Modifié le 06/12/2024 à 13h20
Il y a de sérieuses questions à se poser quand au motif de la sécurité, nationale ou non, on surveille des gens qui ont permis l'exposition de décisions au moins discutables, voire carrément inacceptables, sans que ces révélations ne posent un risque autre que celui sur les sources (accepté par les sources, clé de voûte du secret des sources que les journalistes cherchent à protéger à tout prix) ou sur l'ego des dirigeants.
C'est tout le principe de la "pente glissante" de dispositifs réglementaires permettant ce genre de choses, quand les contours de leurs emplois sont flous et/ou sans contrôle a priori d'une tierce partie indépendante (par exemple un autre pouvoir).
C'est toute la logique derrière le combat que les citoyens devraient mener fasse à la rhétorique sécuritaire et aux lois d'exceptions banalisées, sans contre-pouvoirs, qui en découlent.
Le 06/12/2024 à 15h19
Les journalistes n'ont pas interdiction de filature ou prise de vue dans le cadre de leurs enquêtes, pourquoi cela devrait-il être le cas dans le camp d'en face? Certes, il y a des moyens en plus comme la possibilité de demander la géolocalisation aux opérateurs de téléphonie... voir de secouer le cocotier en GAV. Mais j'ose espérer qu'ils sont formés à rendre l'affaire aléatoire et au droit qu'on ne peut pas retirer: La fermer! S'offusquer aussi de ce que l'on fait soit-même cela fait un peu Lou-Ravi quand même!

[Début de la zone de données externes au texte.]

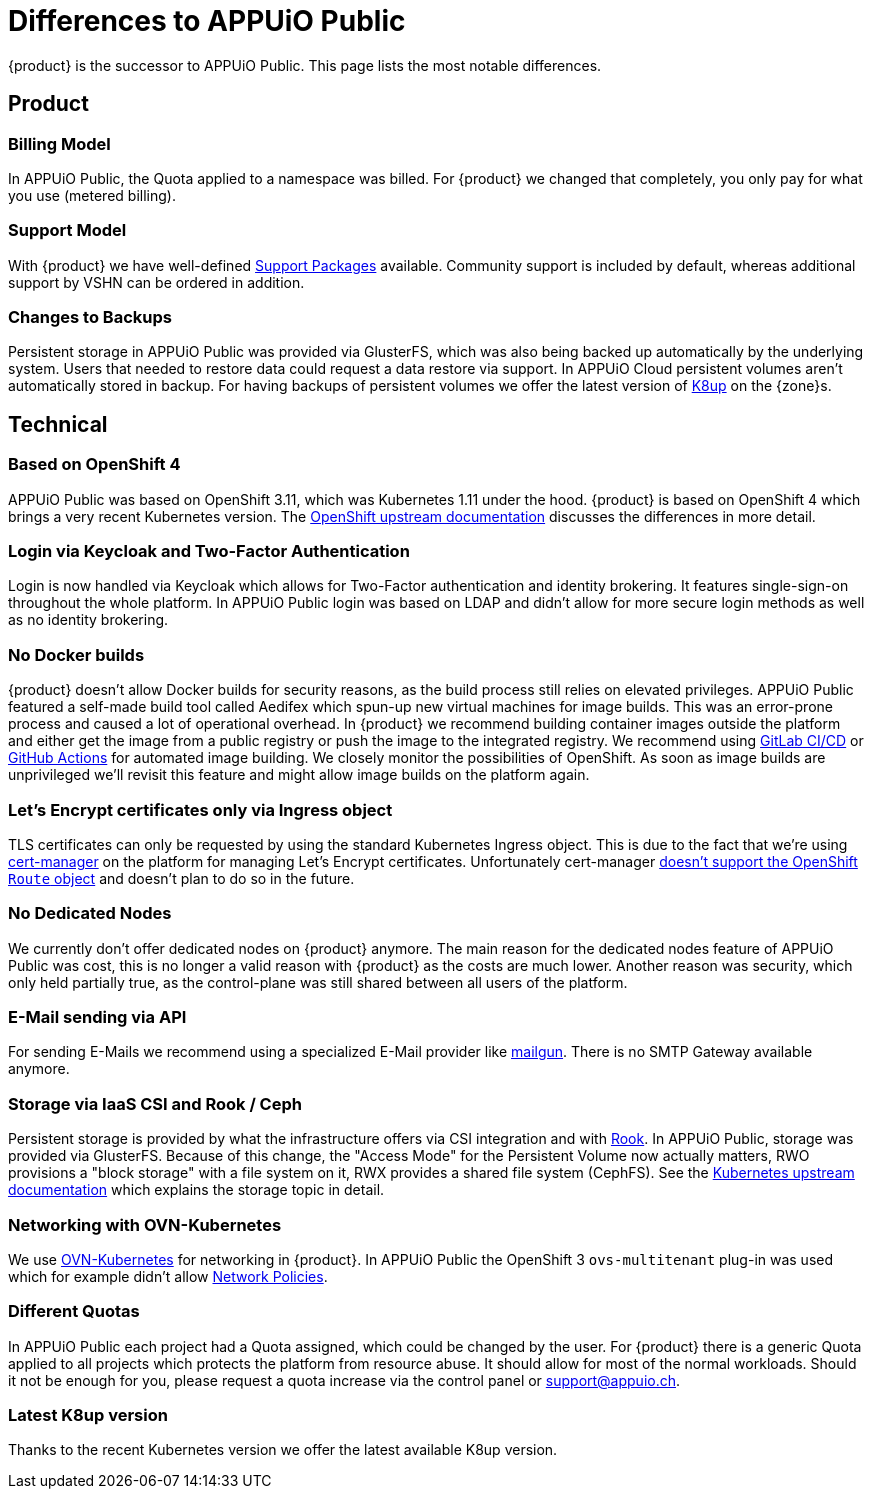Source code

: = Differences to APPUiO Public

{product} is the successor to APPUiO Public.
This page lists the most notable differences.

== Product

=== Billing Model

In APPUiO Public, the Quota applied to a namespace was billed.
For {product} we changed that completely, you only pay for what you use (metered billing).

=== Support Model

With {product} we have well-defined https://products.docs.vshn.ch/products/appuio/cloud/support_packages.html[Support Packages] available.
Community support is included by default, whereas additional support by VSHN can be ordered in addition.

=== Changes to Backups

Persistent storage in APPUiO Public was provided via GlusterFS, which was also being backed up automatically by the underlying system.
Users that needed to restore data could request a data restore via support.
In APPUiO Cloud persistent volumes aren't automatically stored in backup.
For having backups of persistent volumes we offer the latest version of https://k8up.io[K8up] on the {zone}s.

== Technical

=== Based on OpenShift 4

APPUiO Public was based on OpenShift 3.11, which was Kubernetes 1.11 under the hood.
{product} is based on OpenShift 4 which brings a very recent Kubernetes version.
The https://docs.openshift.com/container-platform/4.8/migrating_from_ocp_3_to_4/planning-migration-3-4.html[OpenShift upstream documentation] discusses the differences in more detail.

=== Login via Keycloak and Two-Factor Authentication

Login is now handled via Keycloak which allows for Two-Factor authentication and identity brokering.
It features single-sign-on throughout the whole platform.
In APPUiO Public login was based on LDAP and didn't allow for more secure login methods as well as no identity brokering.

=== No Docker builds

{product} doesn't allow Docker builds for security reasons, as the build process still relies on elevated privileges.
APPUiO Public featured a self-made build tool called Aedifex which spun-up new virtual machines for image builds.
This was an error-prone process and caused a lot of operational overhead.
In {product} we recommend building container images outside the platform and either get the image from a public registry or push the image to the integrated registry.
We recommend using https://docs.gitlab.com/ee/ci/[GitLab CI/CD] or https://github.com/features/actions[GitHub Actions] for automated image building.
We closely monitor the possibilities of OpenShift.
As soon as image builds are unprivileged we'll revisit this feature and might allow image builds on the platform again.

=== Let's Encrypt certificates only via Ingress object

TLS certificates can only be requested by using the standard Kubernetes Ingress object.
This is due to the fact that we're using https://cert-manager.io/[cert-manager] on the platform for managing Let's Encrypt certificates.
Unfortunately cert-manager https://github.com/jetstack/cert-manager/issues/1064[doesn't support the OpenShift `Route` object] and doesn't plan to do so in the future.

=== No Dedicated Nodes

We currently don't offer dedicated nodes on {product} anymore.
The main reason for the dedicated nodes feature of APPUiO Public was cost, this is no longer a valid reason with {product} as the costs are much lower.
Another reason was security, which only held partially true, as the control-plane was still shared between all users of the platform.

=== E-Mail sending via API

For sending E-Mails we recommend using a specialized E-Mail provider like https://www.mailgun.com/[mailgun].
There is no SMTP Gateway available anymore.

=== Storage via IaaS CSI and Rook / Ceph

Persistent storage is provided by what the infrastructure offers via CSI integration and with https://rook.io/[Rook].
In APPUiO Public, storage was provided via GlusterFS.
Because of this change, the "Access Mode" for the Persistent Volume now actually matters, RWO provisions a "block storage" with a file system on it, RWX provides a shared file system (CephFS).
See the https://kubernetes.io/docs/concepts/storage/persistent-volumes/#access-modes[Kubernetes upstream documentation] which explains the storage topic in detail.

=== Networking with OVN-Kubernetes

We use https://docs.openshift.com/container-platform/4.8/networking/ovn_kubernetes_network_provider/about-ovn-kubernetes.html[OVN-Kubernetes] for networking in {product}.
In APPUiO Public the OpenShift 3 `ovs-multitenant` plug-in was used which for example didn't allow https://docs.openshift.com/container-platform/4.8/networking/network_policy/about-network-policy.html[Network Policies].

=== Different Quotas

In APPUiO Public each project had a Quota assigned, which could be changed by the user.
For {product} there is a generic Quota applied to all projects which protects the platform from resource abuse.
It should allow for most of the normal workloads.
Should it not be enough for you, please request a quota increase via the control panel or support@appuio.ch.

=== Latest K8up version

Thanks to the recent Kubernetes version we offer the latest available K8up version.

Côté Egypte, les trafics financent très probablement encore plus directement le terrorisme que chez nous. Taper les trafiquants n'est donc pas totalement hors sujet non plus.
Modifié le 06/12/2024 à 20h41
Modifié le 06/12/2024 à 20h23
Affaires sensibles (France inter)
Publié le dimanche 1 décembre 2024 (première diffusion le mardi 5 septembre 2023)
Aujourd’hui dans Affaires Sensibles les armes françaises de l’apartheid. Sur ce marché, le catalogue français est l'un des plus complets. Parmi nos clients, des démocraties et des dictatures, aujourd'hui comme hier auprès du régime ségrégationniste blanc d'Afrique du Sud.